*Record extracts*.

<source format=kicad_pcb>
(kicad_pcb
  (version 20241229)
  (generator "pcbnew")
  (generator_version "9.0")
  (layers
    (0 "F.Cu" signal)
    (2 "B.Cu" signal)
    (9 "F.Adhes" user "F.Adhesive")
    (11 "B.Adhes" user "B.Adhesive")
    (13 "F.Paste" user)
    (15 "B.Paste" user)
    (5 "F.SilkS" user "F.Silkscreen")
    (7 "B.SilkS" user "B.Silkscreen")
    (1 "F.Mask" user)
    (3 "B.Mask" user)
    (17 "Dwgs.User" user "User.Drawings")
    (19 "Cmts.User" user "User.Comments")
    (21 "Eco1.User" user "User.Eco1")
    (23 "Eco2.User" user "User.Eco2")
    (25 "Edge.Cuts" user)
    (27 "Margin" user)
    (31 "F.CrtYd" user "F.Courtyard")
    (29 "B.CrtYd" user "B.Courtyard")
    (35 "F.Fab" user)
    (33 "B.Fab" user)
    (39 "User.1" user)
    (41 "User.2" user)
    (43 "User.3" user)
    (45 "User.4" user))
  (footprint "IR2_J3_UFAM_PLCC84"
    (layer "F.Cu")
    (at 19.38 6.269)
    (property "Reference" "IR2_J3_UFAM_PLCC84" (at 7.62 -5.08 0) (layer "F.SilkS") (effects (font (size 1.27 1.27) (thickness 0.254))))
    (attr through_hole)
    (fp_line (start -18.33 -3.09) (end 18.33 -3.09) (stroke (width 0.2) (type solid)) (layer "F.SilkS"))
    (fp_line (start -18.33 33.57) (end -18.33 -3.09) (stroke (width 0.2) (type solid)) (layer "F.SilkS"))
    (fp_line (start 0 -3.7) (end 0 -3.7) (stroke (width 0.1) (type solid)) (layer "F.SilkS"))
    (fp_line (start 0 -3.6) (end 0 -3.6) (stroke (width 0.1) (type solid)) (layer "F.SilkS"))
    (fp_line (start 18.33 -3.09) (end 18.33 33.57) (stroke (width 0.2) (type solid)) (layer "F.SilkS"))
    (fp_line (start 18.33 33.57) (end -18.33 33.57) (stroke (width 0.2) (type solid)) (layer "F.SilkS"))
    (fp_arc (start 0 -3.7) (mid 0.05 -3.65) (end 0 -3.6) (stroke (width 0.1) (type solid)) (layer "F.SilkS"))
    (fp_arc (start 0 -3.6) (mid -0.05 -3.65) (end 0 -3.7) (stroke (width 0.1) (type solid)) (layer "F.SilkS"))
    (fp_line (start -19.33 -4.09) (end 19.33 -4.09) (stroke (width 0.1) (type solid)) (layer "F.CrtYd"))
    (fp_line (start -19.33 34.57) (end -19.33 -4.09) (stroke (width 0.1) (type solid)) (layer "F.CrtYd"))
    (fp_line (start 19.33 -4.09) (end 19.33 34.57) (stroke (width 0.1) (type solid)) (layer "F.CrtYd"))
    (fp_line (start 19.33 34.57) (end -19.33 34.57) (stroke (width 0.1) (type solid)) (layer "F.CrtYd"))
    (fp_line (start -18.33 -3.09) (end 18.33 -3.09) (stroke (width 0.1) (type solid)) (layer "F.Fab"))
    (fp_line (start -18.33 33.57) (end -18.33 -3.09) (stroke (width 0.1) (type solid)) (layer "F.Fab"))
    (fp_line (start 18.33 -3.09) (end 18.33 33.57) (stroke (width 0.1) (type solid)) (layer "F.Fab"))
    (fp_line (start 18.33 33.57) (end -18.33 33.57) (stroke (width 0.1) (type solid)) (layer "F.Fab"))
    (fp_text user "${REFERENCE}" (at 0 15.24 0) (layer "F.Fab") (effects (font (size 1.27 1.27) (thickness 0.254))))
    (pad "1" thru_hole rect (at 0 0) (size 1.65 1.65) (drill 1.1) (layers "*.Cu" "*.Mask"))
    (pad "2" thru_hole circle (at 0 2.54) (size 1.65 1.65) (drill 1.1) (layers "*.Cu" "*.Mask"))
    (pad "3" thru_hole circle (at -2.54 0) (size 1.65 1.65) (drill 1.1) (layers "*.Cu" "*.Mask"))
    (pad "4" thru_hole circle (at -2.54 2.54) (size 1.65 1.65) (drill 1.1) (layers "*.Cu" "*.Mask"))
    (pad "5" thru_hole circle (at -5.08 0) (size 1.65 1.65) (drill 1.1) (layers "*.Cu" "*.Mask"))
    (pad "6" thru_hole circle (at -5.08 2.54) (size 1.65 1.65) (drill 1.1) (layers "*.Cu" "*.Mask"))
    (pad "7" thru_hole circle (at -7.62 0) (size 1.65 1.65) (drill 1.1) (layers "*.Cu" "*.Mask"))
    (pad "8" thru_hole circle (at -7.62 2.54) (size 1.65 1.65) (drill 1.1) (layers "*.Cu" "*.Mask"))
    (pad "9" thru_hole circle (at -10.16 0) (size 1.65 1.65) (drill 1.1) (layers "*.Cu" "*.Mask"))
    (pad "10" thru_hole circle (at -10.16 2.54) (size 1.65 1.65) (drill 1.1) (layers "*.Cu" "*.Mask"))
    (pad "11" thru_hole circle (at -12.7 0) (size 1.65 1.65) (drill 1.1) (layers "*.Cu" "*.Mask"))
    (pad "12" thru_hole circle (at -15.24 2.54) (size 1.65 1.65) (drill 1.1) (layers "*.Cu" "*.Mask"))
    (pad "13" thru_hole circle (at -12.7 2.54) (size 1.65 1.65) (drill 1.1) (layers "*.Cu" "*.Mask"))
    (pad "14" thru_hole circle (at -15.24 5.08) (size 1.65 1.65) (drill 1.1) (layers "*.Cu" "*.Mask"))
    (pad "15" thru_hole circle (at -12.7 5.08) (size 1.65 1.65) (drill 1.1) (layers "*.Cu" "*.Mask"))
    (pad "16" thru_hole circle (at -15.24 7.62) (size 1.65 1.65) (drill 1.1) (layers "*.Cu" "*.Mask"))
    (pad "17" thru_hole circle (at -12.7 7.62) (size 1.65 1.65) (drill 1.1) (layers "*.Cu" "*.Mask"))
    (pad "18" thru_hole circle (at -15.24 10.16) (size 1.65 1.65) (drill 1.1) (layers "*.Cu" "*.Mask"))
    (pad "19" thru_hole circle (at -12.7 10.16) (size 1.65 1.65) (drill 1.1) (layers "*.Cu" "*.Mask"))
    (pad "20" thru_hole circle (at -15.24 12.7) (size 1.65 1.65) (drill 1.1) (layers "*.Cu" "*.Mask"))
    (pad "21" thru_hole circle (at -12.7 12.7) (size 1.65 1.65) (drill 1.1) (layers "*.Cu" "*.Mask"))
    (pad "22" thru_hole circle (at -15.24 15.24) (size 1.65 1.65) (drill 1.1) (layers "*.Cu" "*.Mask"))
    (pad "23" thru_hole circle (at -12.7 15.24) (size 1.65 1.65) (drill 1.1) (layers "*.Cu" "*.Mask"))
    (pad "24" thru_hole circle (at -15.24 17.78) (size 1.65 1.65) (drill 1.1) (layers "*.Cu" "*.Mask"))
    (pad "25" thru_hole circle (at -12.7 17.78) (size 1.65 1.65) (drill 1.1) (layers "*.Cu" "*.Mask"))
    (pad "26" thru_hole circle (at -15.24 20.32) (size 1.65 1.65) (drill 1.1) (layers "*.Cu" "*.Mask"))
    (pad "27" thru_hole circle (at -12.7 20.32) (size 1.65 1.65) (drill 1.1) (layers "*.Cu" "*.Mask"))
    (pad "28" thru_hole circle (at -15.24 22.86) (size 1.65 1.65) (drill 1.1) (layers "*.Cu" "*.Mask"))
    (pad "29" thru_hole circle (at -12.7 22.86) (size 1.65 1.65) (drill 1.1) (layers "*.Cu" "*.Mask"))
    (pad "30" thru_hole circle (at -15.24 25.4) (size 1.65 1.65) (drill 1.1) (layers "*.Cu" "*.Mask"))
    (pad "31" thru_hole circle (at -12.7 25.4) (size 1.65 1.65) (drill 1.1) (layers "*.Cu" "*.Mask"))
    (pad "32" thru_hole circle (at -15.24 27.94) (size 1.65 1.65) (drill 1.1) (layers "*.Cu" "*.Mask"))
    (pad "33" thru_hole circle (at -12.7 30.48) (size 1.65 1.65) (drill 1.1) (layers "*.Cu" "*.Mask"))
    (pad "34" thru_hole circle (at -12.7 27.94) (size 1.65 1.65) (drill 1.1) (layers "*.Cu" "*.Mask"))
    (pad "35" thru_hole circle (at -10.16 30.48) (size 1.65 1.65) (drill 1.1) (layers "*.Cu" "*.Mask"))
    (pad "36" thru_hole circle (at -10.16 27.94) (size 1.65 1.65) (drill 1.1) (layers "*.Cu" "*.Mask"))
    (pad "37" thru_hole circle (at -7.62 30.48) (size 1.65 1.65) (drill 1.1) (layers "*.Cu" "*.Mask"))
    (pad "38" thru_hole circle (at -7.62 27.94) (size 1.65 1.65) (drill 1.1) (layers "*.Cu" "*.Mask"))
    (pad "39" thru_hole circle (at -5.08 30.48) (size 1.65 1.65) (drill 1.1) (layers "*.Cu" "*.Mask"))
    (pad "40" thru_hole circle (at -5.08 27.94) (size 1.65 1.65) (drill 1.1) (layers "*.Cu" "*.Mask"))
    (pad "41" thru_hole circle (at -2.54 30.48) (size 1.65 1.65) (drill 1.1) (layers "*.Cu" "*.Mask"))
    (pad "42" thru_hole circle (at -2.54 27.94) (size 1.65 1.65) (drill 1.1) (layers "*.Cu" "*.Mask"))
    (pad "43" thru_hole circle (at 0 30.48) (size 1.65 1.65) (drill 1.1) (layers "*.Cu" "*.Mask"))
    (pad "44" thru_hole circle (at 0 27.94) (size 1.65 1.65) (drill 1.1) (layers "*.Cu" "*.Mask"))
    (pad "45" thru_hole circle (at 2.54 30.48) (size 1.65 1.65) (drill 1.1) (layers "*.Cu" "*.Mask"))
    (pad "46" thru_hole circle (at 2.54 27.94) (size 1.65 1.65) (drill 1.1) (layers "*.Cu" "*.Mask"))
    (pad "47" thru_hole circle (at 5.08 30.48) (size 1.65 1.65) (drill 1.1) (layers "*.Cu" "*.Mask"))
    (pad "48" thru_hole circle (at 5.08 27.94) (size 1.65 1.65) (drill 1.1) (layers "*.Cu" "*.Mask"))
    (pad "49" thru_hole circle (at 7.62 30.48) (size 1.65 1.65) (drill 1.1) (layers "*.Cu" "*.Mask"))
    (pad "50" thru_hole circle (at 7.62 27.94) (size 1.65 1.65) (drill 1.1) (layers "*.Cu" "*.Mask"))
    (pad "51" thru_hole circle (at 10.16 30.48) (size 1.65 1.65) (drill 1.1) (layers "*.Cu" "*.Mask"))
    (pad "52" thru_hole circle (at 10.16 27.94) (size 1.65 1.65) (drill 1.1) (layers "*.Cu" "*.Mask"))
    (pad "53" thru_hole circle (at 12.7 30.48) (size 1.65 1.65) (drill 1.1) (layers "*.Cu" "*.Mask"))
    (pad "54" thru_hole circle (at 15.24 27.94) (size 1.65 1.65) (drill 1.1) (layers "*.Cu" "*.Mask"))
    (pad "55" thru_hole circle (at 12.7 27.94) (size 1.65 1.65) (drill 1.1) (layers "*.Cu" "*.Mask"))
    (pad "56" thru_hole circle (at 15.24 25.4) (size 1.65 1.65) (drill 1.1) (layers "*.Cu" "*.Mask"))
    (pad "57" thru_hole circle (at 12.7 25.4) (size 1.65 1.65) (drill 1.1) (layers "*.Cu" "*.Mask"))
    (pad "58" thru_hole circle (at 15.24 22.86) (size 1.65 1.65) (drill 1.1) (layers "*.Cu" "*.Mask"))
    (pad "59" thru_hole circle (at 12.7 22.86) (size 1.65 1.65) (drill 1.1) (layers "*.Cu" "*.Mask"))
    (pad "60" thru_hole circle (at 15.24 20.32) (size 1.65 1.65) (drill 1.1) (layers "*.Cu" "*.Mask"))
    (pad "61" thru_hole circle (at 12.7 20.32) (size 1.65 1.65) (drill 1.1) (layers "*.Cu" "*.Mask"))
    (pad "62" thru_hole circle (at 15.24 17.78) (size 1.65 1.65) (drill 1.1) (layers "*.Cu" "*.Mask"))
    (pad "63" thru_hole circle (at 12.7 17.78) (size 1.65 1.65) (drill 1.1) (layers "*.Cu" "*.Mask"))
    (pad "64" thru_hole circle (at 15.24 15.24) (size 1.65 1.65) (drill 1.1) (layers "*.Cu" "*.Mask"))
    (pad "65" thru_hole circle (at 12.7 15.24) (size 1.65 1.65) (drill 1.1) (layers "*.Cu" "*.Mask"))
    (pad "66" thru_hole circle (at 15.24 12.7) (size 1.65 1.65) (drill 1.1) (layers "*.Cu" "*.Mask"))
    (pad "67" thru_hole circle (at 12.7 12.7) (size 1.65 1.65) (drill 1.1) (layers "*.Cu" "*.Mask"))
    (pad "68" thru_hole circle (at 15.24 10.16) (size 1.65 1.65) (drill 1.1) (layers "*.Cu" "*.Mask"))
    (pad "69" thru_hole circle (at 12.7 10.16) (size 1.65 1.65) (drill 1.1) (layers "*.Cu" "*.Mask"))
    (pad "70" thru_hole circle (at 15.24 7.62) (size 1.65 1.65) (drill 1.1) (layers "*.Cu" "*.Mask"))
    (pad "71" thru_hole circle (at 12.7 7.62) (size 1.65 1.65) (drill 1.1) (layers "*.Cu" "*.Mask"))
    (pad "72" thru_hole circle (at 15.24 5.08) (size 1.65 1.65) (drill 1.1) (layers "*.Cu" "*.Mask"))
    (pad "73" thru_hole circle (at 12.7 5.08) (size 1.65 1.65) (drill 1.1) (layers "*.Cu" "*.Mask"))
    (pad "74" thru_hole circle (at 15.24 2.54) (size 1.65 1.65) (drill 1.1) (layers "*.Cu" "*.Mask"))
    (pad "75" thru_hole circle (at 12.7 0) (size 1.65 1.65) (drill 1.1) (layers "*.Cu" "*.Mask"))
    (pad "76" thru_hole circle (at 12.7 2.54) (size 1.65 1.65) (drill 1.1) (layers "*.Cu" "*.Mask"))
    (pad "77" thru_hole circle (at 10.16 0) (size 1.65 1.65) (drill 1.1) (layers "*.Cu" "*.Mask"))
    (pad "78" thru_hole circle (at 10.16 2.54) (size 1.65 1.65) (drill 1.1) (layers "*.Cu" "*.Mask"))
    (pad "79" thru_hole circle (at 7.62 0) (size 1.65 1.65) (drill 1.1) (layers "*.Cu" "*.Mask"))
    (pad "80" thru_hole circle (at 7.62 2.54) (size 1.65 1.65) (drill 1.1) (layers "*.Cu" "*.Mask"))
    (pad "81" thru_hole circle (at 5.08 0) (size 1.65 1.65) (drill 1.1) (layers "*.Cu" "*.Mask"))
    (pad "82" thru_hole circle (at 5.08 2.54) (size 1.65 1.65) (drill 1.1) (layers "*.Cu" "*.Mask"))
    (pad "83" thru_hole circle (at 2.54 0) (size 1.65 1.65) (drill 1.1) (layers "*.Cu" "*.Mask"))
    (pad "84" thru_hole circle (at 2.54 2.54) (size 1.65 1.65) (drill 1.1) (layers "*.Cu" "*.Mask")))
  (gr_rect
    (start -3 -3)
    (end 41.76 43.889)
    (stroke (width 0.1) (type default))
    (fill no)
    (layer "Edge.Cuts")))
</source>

*Aim of the exercise*. The reply should hold only the lines of the listing above starting at the line containing "(at 0 15.24" and ending at the line containing "(at -12.7 5.08)", exactly as written.

*Reply*.
    (fp_text user "${REFERENCE}" (at 0 15.24 0) (layer "F.Fab") (effects (font (size 1.27 1.27) (thickness 0.254))))
    (pad "1" thru_hole rect (at 0 0) (size 1.65 1.65) (drill 1.1) (layers "*.Cu" "*.Mask"))
    (pad "2" thru_hole circle (at 0 2.54) (size 1.65 1.65) (drill 1.1) (layers "*.Cu" "*.Mask"))
    (pad "3" thru_hole circle (at -2.54 0) (size 1.65 1.65) (drill 1.1) (layers "*.Cu" "*.Mask"))
    (pad "4" thru_hole circle (at -2.54 2.54) (size 1.65 1.65) (drill 1.1) (layers "*.Cu" "*.Mask"))
    (pad "5" thru_hole circle (at -5.08 0) (size 1.65 1.65) (drill 1.1) (layers "*.Cu" "*.Mask"))
    (pad "6" thru_hole circle (at -5.08 2.54) (size 1.65 1.65) (drill 1.1) (layers "*.Cu" "*.Mask"))
    (pad "7" thru_hole circle (at -7.62 0) (size 1.65 1.65) (drill 1.1) (layers "*.Cu" "*.Mask"))
    (pad "8" thru_hole circle (at -7.62 2.54) (size 1.65 1.65) (drill 1.1) (layers "*.Cu" "*.Mask"))
    (pad "9" thru_hole circle (at -10.16 0) (size 1.65 1.65) (drill 1.1) (layers "*.Cu" "*.Mask"))
    (pad "10" thru_hole circle (at -10.16 2.54) (size 1.65 1.65) (drill 1.1) (layers "*.Cu" "*.Mask"))
    (pad "11" thru_hole circle (at -12.7 0) (size 1.65 1.65) (drill 1.1) (layers "*.Cu" "*.Mask"))
    (pad "12" thru_hole circle (at -15.24 2.54) (size 1.65 1.65) (drill 1.1) (layers "*.Cu" "*.Mask"))
    (pad "13" thru_hole circle (at -12.7 2.54) (size 1.65 1.65) (drill 1.1) (layers "*.Cu" "*.Mask"))
    (pad "14" thru_hole circle (at -15.24 5.08) (size 1.65 1.65) (drill 1.1) (layers "*.Cu" "*.Mask"))
    (pad "15" thru_hole circle (at -12.7 5.08) (size 1.65 1.65) (drill 1.1) (layers "*.Cu" "*.Mask"))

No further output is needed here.